Funded by NHS Greater Glasgow and Clyde, Mental Health Anti-Stigma small bids fund and matched by funding from a variety of sources to widen the breadth and depth of the research, the research explored three main themes:

1. General Mental Health Anti-stigma and Discrimination Work

2. Reducing Stigma and Discrimination around suicide issues

3. Reducing Stigma and Discrimination related to Children and Young People’s mental health.

Research was undertaken with our Young Disabled People’s Group, LGBTQIA+ Disabled People’s Group, Black Minority Ethnic Disabled People’s Group as well as disabled people taking part in our learning & support programmes programme.

Many of the disabled people who took part in the research, described living situations that were not conducive to good mental health and wellbeing.

Poverty, poor housing and lack of care and support were amongst many challenges sited.

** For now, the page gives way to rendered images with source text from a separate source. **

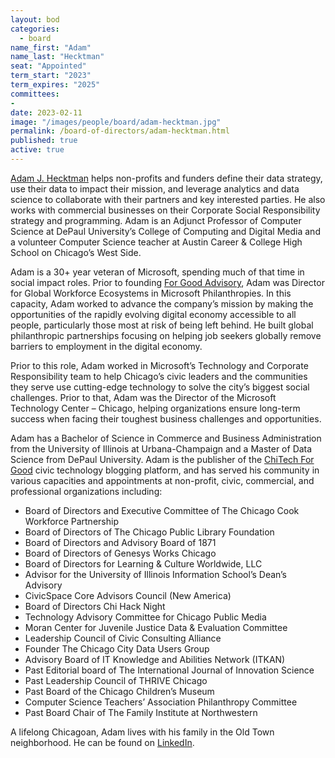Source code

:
 ```yaml
---
layout: bod
categories: 
  - board
name_first: "Adam"
name_last: "Hecktman"
seat: "Appointed"
term_start: "2023"
term_expires: "2025"
committees:
- 
date: 2023-02-11
image: "/images/people/board/adam-hecktman.jpg"
permalink: /board-of-directors/adam-hecktman.html
published: true
active: true
---
```


[Adam J. Hecktman](https://www.linkedin.com/in/adamhecktman) helps non-profits and funders define their data strategy, use their data to impact their mission, and leverage analytics and data science to collaborate with their partners and key interested parties.  He also works with commercial businesses on their Corporate Social Responsibility strategy and programming. Adam is an Adjunct Professor of Computer Science at DePaul University’s College of Computing and Digital Media and a volunteer Computer Science teacher at Austin Career & College High School on Chicago’s West Side.

Adam is a 30+ year veteran of Microsoft, spending much of that time in social impact roles. Prior to founding [For Good Advisory](https://forgood.io/), Adam was Director for Global Workforce Ecosystems in Microsoft Philanthropies.  In this capacity, Adam worked to advance the company’s mission by making the opportunities of the rapidly evolving digital economy accessible to all people, particularly those most at risk of being left behind.  He built global philanthropic partnerships focusing on helping job seekers globally remove barriers to employment in the digital economy.

Prior to this role, Adam worked in Microsoft’s Technology and Corporate Responsibility team to help Chicago’s civic leaders and the communities they serve use cutting-edge technology to solve the city’s biggest social challenges.  Prior to that, Adam was the Director of the Microsoft Technology Center – Chicago, helping organizations ensure long-term success when facing their toughest business challenges and opportunities. 

Adam has a Bachelor of Science in Commerce and Business Administration from the University of Illinois at Urbana-Champaign and a Master of Data Science from DePaul University.  Adam is the publisher of the [ChiTech For Good](https://chitechforgood.com/) civic technology blogging platform, and has served his community in various capacities and appointments at non-profit, civic, commercial, and professional organizations including: 

* Board of Directors and Executive Committee of The Chicago Cook Workforce Partnership 
* Board of Directors of The Chicago Public Library Foundation
* Board of Directors and Advisory Board of 1871
* Board of Directors of Genesys Works Chicago
* Board of Directors for Learning & Culture Worldwide, LLC
* Advisor for the University of Illinois Information School’s Dean’s Advisory
* CivicSpace Core Advisors Council (New America)
* Board of Directors Chi Hack Night
* Technology Advisory Committee for Chicago Public Media
* Moran Center for Juvenile Justice Data & Evaluation Committee
* Leadership Council of Civic Consulting Alliance
* Founder The Chicago City Data Users Group
* Advisory Board of IT Knowledge and Abilities Network (ITKAN)
* Past Editorial board of The International Journal of Innovation Science
* Past Leadership Council of THRIVE Chicago
* Past Board of the Chicago Children’s Museum
* Computer Science Teachers’ Association Philanthropy Committee
* Past Board Chair of The Family Institute at Northwestern 


A lifelong Chicagoan, Adam lives with his family in the Old Town neighborhood.  He can be found on [LinkedIn](https://www.linkedin.com/in/adamhecktman).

People described being unable to access washing and cooking facilities or outdoor space and feeling unsafe due to antisocial behaviour, including from immediate neighbours. GDA staff recounted examples of many people they are supporting whose home situations are leaving them at tremendous physical and psychological danger. This included people where lack of social care support resulted in them living in dirty, cluttered homes, with no access to support to resolve these situations, causing a downward spiral into crisis.

Disabled people who experience mental health crises reported struggling to find services which recognised both their mental health and physical needs in relation to disability,

“I can’t just ‘get more exercise and fresh air’. I don’t have the support I need to get out and do that. It’s frustrating that the system can’t see you and recognise your whole life, and how this affects you.”

Changes are required and diverse disabled people want to be involved in the development of services that meet their specific needs, including mental distress, suicide prevention and bereavement services. We must work together to enable this to become a reality.


  1. Involve and listen to disabled people
  2. Eliminate barriers to access
  3. Invest in accessible and holistic Wellbeing Services
  4. Address Gaps in Services
  5. Promote and Uphold Human Rights

These recommendations chime with those made by the Social Renewal Advisory Board for Scotland which outlined a specific call to action to realise the human rights of disabled people.

“It seems that most barriers we face could be solved by people listening to us – sometimes we only need simple changes which could make a big difference.”

GDA member.

GDA’s Wellbeing service remains a key priority for GDA in 2022 and beyond to meet the “supercharged” inequalities and need identified.

“I could not get in touch with my CPN – they seemed to disappear and no-one would help me, even though they knew I had a suicide plan. GDA Wellbeing saved my life, quite literally. There’s no doubt I would not be here if I hadn’t called them.”

GDA member.

“Disabled People’s Mental Health Matters” will be officially launched at an online seminar on Thursday 10th November from 11-1pm.